I’ll just leave this here…

I learned this, at least, by my experiment: that if one advances confidently in the direction of his dreams, and endeavors to live the life which he has imagined, he will meet with a success unexpected in common hours.

~ Walden, Henry David Thoreau

Call Me Honey

I don’t know how it happened. Somewhere along the way after I moved south, I became Honey. Everywhere I go, somebody calls me honey. Every time I’d enter the elementary school, which was often thanks to a T1 kid, the girls behind the desk would call me honey. Hi honey. What can I do for you, honey? Bye hon.

At first I was a bit offended, if only because – though I may not always look my age – I am at least as old as they are. After the third or fourth time, I realized it wasn’t that big a deal and felt familiar in a way I could appreciate. Like becoming part of a tribe.

But the tribe spread to other places. The doctor’s office. The pharmacy. The liquor store. (Not that I go there that often to be recognized as a regular or anything.) And then – the Asian-owned nail salon – hi honey, when I walk in the door. Honey, pick your color. Even the men who work there call me honey. Which, under any other circumstances, might be considered weird and/or offensive in our currently heated feminist world.

No biggie. I find it amusing. They don’t even know my name, I’m SURE of it. But I thought it was kinda nice and familiar, welcoming. Until I realized that everyone is Honey and, well, I kinda felt a little less special. Which might indict any of the above people for laziness since by calling everyone honey, they never have to remember any names. Brilliant!

Even Todd calls me Honey. Shocking, I know. But I’ve never been a big fan of such an old-fashioned endearment between married folks. Not wanting to crush his affectionate gestures, I just let it flow. And now, much to my dismay, I find myself calling him Honey.

And what’s worse? I caught myself calling my co-workers Honey and thought, Good God how did this happen to Me?? But we are a tribe at the restaurant. A motley mismatched tribe, but a tribe, nonetheless.

There’s something in that old-fashioned endearment. I shied away from it because it felt unnatural to use it. Perhaps I didn’t consider myself old enough to use it without it sounding false and condescending. I don’t consider myself old, like the original Honey who graced my life for only a short time.

The summer of 1989, I took a job as an ancillary aide at a nursing home. Among the many colorful characters who graced those halls (which could comprise a whole other post), was a woman in her 80s we called Honey.

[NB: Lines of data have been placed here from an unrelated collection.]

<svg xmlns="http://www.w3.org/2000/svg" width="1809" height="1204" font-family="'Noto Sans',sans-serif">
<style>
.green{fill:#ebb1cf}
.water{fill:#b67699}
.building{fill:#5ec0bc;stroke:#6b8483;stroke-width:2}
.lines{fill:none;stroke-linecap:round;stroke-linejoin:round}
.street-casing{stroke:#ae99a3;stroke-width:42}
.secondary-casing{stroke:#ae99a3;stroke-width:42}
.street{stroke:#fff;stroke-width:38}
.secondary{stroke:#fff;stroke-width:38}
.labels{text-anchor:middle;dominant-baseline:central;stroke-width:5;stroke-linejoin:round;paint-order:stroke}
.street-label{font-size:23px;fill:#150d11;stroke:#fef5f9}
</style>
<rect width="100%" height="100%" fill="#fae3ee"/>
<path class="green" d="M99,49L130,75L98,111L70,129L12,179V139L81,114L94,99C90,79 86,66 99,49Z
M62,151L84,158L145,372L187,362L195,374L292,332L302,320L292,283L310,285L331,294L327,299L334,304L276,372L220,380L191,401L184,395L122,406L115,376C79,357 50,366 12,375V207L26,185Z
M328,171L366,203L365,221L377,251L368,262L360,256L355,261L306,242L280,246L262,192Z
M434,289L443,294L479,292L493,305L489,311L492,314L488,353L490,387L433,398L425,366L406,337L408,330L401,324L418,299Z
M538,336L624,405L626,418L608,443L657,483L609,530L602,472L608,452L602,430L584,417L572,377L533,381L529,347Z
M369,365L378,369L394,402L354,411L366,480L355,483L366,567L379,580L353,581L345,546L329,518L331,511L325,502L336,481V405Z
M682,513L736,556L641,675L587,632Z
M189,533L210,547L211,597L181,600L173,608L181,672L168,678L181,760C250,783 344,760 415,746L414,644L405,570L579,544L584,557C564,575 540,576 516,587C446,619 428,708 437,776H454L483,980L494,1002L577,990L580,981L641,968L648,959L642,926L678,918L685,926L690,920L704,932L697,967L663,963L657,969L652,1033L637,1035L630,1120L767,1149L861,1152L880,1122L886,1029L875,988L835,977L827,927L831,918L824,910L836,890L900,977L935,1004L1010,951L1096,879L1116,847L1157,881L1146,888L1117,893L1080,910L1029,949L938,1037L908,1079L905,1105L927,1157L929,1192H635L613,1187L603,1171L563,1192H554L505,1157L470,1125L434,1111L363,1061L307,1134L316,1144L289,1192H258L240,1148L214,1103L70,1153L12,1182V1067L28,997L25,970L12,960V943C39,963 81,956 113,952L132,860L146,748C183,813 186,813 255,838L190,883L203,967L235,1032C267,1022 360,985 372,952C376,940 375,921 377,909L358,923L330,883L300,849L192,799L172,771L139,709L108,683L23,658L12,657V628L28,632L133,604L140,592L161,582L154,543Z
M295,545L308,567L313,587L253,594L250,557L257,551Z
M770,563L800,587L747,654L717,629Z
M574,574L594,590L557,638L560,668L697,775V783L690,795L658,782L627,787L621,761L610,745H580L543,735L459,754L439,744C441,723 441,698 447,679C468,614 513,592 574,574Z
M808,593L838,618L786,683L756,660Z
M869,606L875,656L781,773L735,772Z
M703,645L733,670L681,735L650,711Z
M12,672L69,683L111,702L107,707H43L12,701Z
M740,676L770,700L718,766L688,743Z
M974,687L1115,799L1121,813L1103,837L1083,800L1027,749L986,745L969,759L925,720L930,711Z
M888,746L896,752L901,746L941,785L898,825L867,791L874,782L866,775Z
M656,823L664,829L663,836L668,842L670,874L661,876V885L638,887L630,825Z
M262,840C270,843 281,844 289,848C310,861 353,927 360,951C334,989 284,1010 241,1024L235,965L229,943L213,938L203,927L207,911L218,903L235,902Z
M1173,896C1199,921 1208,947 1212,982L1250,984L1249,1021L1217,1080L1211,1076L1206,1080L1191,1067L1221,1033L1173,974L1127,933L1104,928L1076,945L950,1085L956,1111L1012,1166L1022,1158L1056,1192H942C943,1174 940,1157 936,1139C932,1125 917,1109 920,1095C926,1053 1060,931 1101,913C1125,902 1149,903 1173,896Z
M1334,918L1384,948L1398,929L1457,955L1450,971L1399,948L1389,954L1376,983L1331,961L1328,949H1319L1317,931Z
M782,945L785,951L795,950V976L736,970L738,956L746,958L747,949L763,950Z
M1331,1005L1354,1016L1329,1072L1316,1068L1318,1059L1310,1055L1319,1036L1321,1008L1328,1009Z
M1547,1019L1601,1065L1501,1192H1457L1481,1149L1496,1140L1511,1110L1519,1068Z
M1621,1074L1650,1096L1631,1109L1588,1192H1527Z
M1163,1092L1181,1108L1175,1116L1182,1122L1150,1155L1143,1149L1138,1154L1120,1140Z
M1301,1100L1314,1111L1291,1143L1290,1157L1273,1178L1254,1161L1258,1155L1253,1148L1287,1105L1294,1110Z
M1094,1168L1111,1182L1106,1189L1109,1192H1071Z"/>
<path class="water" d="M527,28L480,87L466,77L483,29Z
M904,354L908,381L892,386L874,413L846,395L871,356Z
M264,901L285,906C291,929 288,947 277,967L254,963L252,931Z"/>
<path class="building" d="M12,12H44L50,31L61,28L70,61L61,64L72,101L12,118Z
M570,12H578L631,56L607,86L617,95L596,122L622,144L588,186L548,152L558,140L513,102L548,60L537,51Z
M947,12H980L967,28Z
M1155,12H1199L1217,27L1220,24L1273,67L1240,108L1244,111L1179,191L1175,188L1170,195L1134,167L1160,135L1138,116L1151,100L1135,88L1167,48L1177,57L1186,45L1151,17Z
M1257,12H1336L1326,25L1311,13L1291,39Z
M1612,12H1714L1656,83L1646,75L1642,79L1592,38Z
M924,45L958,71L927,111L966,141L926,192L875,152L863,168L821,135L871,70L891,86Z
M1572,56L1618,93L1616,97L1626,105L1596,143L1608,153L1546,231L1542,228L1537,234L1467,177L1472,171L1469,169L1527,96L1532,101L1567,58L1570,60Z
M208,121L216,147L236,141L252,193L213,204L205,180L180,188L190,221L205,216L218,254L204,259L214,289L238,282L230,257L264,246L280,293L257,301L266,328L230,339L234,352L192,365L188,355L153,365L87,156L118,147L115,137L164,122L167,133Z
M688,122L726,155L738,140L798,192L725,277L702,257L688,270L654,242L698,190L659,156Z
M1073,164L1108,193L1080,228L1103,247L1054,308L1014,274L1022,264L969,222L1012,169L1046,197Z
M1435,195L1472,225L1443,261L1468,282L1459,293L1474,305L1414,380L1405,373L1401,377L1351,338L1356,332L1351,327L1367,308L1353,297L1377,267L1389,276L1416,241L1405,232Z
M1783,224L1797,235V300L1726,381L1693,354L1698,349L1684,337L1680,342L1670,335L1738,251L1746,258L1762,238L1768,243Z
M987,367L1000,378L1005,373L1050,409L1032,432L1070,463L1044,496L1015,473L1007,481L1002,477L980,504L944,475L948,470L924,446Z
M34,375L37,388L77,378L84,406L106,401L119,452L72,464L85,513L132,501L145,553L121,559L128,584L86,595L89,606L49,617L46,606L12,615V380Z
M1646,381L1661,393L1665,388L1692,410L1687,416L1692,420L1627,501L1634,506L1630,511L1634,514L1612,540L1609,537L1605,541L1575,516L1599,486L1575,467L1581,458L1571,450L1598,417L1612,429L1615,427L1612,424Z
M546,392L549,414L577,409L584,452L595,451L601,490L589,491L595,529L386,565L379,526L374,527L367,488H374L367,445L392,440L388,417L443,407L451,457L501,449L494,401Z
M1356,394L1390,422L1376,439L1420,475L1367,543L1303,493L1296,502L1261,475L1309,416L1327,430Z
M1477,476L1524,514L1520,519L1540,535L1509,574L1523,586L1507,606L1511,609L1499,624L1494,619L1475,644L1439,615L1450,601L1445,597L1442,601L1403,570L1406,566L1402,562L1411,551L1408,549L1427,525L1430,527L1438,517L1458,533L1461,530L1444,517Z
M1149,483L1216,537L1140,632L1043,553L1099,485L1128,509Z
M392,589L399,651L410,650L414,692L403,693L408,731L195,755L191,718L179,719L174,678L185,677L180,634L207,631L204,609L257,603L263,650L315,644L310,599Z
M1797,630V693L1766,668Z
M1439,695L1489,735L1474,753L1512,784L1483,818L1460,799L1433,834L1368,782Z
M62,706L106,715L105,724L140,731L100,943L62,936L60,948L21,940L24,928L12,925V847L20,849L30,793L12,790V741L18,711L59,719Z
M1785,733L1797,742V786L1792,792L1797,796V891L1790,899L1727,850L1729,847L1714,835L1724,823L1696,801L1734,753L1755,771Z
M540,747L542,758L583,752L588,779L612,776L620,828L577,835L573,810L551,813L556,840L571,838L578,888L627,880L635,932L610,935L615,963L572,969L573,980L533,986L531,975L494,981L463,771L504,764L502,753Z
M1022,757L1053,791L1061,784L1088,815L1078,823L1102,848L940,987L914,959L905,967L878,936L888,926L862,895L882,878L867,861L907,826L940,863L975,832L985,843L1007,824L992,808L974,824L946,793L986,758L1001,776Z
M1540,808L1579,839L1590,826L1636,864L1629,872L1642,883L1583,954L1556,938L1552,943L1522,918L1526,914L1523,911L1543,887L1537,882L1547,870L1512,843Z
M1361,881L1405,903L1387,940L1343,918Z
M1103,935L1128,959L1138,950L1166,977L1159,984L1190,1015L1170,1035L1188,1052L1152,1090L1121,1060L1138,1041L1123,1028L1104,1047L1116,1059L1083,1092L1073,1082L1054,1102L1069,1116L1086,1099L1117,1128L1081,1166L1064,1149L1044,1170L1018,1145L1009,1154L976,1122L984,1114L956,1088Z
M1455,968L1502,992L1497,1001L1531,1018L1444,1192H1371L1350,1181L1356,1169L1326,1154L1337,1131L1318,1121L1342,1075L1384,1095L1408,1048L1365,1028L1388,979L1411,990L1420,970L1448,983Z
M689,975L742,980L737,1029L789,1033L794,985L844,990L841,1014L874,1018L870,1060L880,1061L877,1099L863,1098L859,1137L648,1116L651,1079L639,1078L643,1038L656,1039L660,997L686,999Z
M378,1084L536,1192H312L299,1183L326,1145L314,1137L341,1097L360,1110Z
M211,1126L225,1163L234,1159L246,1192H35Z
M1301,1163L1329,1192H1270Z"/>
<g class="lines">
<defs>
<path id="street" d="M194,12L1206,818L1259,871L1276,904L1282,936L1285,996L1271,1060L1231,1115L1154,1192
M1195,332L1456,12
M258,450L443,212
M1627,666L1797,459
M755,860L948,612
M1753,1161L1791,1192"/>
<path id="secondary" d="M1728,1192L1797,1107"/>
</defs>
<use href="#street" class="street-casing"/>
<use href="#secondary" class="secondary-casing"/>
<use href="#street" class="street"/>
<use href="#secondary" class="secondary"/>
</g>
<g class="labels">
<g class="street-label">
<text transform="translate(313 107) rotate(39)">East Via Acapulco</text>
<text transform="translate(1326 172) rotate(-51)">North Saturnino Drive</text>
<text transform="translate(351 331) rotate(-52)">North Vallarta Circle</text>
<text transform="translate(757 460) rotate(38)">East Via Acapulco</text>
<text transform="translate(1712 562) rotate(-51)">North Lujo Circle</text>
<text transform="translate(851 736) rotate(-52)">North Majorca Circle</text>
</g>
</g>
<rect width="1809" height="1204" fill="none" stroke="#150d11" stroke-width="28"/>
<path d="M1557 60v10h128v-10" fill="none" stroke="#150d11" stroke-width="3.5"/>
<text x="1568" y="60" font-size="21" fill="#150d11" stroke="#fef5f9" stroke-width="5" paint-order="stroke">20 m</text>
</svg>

We all called her Honey, because it’s what she called all of us. Constantly. I didn’t know then that she was in the early stages of dementia, though it should’ve been obvious after she told me one afternoon that she was a having a baby. Honey was having a baby!

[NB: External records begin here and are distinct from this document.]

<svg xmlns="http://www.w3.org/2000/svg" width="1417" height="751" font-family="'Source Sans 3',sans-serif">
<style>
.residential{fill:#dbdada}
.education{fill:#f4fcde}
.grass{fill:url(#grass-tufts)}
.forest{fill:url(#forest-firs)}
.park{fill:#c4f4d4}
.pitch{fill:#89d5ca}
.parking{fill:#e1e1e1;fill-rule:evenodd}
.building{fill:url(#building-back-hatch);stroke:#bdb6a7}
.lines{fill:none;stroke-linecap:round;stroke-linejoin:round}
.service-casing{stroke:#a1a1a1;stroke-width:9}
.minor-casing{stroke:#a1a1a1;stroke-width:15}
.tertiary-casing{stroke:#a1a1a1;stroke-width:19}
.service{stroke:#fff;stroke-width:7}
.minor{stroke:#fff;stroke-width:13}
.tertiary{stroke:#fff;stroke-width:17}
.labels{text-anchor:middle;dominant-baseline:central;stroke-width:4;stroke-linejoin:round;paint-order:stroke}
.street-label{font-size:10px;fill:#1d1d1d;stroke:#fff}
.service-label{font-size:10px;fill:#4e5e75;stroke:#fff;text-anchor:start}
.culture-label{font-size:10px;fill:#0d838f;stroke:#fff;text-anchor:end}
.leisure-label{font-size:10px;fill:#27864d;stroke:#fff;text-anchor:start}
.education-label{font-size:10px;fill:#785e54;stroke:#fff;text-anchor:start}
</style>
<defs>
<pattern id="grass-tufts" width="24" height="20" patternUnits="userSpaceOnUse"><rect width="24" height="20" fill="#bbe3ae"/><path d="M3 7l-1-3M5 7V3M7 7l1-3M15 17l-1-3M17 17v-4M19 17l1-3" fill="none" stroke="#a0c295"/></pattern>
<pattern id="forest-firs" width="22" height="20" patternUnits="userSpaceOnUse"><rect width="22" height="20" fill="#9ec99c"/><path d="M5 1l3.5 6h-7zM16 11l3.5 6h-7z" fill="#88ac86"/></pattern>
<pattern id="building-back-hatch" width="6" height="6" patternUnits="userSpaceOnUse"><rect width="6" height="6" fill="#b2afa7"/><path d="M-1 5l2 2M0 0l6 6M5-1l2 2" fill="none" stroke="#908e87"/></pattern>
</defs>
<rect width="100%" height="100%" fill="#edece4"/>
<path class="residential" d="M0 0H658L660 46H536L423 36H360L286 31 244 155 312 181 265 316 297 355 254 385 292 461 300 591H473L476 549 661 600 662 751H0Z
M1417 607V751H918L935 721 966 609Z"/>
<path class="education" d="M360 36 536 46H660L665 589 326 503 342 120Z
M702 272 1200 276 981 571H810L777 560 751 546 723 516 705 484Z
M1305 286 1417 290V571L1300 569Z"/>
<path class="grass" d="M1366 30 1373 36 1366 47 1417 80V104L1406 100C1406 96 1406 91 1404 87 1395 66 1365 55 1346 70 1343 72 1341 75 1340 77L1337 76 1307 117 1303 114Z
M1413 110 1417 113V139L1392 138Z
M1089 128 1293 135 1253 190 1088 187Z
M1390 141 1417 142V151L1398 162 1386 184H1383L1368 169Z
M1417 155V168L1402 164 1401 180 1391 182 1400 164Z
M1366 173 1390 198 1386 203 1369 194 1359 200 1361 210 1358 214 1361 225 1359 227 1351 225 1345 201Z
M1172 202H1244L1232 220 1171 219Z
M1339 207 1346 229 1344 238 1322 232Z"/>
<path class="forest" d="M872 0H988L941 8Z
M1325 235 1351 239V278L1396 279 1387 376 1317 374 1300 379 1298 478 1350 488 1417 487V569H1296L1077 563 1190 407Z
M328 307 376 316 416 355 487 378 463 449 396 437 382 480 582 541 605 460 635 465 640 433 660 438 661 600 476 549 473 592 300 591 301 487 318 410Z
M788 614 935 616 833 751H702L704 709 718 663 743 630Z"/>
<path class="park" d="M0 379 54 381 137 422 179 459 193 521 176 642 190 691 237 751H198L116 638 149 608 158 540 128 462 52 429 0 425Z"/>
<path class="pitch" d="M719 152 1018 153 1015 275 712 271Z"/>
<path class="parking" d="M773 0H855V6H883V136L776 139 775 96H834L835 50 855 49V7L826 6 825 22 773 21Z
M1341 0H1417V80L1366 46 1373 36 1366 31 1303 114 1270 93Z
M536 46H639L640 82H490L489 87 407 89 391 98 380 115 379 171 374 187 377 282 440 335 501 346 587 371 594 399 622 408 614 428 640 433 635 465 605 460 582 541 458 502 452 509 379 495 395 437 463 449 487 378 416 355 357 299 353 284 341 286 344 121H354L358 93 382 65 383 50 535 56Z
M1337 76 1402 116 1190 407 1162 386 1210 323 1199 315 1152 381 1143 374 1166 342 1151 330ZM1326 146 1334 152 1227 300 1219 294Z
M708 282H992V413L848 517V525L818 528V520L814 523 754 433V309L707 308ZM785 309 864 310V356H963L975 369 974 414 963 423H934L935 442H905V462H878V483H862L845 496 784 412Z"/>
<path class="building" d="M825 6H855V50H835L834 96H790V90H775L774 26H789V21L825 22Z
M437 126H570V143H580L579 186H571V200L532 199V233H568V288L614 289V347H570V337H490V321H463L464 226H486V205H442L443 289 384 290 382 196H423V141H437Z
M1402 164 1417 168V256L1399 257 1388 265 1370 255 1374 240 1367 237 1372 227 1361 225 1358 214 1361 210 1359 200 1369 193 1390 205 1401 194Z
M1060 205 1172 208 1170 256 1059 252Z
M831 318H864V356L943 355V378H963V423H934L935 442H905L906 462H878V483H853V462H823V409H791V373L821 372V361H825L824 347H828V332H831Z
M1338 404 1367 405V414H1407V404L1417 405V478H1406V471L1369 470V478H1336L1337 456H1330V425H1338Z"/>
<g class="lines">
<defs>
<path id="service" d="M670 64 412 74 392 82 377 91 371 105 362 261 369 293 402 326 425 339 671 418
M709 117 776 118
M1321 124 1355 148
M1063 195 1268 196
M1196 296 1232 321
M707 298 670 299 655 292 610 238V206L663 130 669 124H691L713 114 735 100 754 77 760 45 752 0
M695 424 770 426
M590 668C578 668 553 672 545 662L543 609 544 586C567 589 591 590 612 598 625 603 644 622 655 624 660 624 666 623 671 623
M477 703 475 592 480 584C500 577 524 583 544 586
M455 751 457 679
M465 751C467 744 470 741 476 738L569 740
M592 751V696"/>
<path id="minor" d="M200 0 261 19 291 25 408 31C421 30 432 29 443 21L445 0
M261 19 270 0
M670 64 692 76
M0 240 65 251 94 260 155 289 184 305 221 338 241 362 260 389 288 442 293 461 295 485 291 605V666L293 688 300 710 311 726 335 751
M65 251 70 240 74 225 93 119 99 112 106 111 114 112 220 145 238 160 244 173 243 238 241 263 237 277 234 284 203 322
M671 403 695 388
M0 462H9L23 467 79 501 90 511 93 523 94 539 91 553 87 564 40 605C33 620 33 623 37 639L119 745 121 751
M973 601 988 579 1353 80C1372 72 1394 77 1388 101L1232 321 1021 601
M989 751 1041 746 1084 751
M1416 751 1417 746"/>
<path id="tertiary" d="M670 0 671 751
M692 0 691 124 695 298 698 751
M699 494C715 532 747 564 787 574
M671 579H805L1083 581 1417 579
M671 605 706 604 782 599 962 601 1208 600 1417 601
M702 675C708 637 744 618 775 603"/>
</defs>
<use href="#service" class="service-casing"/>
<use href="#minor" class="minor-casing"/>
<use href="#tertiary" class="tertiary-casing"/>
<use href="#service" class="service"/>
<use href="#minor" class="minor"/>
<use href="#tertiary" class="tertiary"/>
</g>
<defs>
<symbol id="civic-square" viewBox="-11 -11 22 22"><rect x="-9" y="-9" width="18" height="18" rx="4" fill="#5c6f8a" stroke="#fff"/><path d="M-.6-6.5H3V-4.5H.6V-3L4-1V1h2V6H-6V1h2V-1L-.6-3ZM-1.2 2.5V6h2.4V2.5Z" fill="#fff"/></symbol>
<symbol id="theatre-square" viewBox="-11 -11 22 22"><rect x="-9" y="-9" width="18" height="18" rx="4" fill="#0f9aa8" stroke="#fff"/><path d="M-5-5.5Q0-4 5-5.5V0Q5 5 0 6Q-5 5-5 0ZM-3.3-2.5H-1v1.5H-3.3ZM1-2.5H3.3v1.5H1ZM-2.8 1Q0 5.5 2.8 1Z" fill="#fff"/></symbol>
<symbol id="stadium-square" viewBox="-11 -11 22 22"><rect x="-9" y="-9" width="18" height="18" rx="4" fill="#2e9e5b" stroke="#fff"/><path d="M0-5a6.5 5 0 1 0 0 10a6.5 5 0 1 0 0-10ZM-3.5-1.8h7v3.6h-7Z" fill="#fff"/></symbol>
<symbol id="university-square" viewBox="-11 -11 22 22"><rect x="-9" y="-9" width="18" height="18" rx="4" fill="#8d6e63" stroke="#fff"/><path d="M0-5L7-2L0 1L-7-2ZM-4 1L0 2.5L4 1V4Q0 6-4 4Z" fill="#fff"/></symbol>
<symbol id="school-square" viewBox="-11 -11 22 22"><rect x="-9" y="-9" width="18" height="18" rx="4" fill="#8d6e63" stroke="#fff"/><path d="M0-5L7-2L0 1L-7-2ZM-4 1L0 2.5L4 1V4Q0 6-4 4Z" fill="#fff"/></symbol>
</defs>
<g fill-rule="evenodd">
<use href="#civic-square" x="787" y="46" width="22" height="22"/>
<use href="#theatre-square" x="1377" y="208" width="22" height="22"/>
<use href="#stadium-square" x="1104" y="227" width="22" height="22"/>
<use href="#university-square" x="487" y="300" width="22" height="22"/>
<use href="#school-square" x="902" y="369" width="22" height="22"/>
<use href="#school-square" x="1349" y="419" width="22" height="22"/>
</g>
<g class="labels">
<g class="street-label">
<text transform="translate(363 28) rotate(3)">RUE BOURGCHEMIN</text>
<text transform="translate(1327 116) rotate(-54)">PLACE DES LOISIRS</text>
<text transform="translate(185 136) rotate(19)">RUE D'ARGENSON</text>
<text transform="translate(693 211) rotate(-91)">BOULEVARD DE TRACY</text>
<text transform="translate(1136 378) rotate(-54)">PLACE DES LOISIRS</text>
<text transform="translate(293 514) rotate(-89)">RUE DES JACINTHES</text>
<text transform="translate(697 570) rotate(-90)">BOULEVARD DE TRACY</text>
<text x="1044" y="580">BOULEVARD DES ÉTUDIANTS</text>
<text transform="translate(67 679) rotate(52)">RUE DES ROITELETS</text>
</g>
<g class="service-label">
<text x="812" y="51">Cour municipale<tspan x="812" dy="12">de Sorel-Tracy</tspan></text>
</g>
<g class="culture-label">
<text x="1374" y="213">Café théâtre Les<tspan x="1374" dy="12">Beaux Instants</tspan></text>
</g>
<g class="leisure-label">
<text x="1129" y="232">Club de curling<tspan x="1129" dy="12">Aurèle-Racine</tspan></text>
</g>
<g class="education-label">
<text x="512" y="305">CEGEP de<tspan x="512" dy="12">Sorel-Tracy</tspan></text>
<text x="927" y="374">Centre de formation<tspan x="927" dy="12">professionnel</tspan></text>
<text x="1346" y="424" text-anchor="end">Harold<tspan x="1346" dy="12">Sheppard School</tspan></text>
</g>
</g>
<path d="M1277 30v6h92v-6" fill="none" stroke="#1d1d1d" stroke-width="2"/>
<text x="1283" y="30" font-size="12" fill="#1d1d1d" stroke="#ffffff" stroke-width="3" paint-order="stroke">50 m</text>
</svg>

So, now I’m in my late 40s, thinking about how I was Tara, and somebody’s babe, baby girl (I’d kill to hear that again), Miss Tara, and then Mommy, which evolved to Mom, to Todd’s Honey, and now to the public at large – just, Honey. No one calls me Mrs. anything. Most likely because hardly anyone can pronounce it correctly anyway. There are also a handful of nicknames that I won’t mention here. Even Veruca calls me Honey, which is incredibly annoying and sort of unintentionally condescending.

I briefly considered renaming the blog The Honey Chronicles. But that seems to imply a different genre of blogging, and would leave a trail of disappointed visitors in its wake. Nothing wrong with that genre, but it’s not where this Honey’s blog is going.